Senseless gun violence makes that impossible.
There are a lot of responsible gun owners in Michigan. Like many people in our state, I have my CPL and I support the Second Amendment. But supporting the Second Amendment and implementing sensible, life-saving gun laws are not mutually exclusive. Gun violence claims the lives of 1,163 Michiganians every year. That means that someone is killed with a gun in Michigan every eight hours.
Nearly half of Michigan’s intimate partner homicides involve a gun, and half of all suicide deaths in Michigan involve guns. Our kids are growing up practicing active shooter drills in school and nationally, 60% of teens say they are worried about a shooting happening in their school.
We also see an epidemic with veteran suicides: In Michigan, the veteran suicide rate is nearly 70% higher than the suicide rate among non-veteran adults. In 2017, 170 veterans in Michigan died by suicide,109 used a firearm.
Fortunately, there are measures we can -- and must -- take to keep our veterans, kids, and communities safe.

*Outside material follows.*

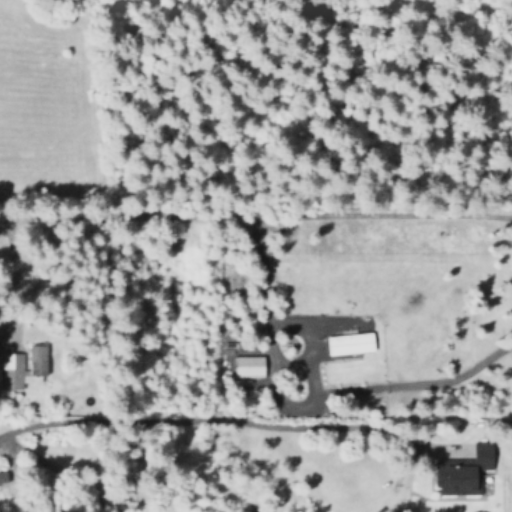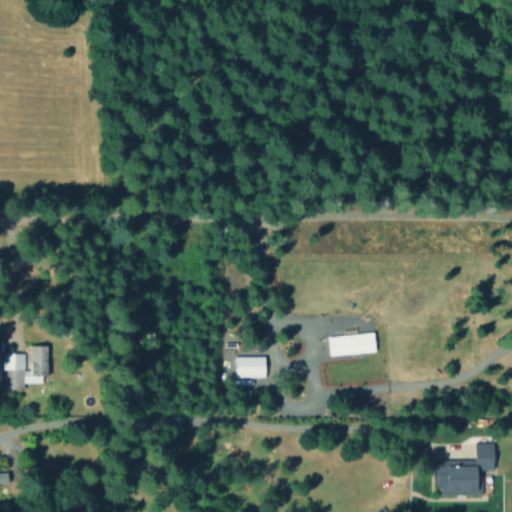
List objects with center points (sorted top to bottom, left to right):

We can start by enacting safe storage laws. Between 70-90% of guns used in youth suicides, unintentional shootings, and school shootings carried out by those under 18 come from their home, or the home of a relative or friend. Right now, Michigan has no child access prevention laws. Enacting laws that require firearms be stored with a locking device can save lives.
In many cases, perpetrators of gun violence display warning signs before violence occurs. The man who gunned down 17 kids in Parkland, Florida, displayed red flags that concerned teachers, law enforcement, friends and family. I introduced a package of bills that would allow family members and/or law enforcement officers to act on red flags by petitioning a court to issue an order to temporarily take possession of firearms from those at extreme risk of harming others or themselves.
We can prevent instances of gun violence if we take proactive steps, pay attention to warning signs, and act to prevent tragedy. It’s not a partisan issue. It’s a public health issue.
State Rep. Robert Wittenberg, D-Huntington Woods, serves Michigan’s 27th House District. He is the founder and chair of the Gun Violence Prevention Caucus.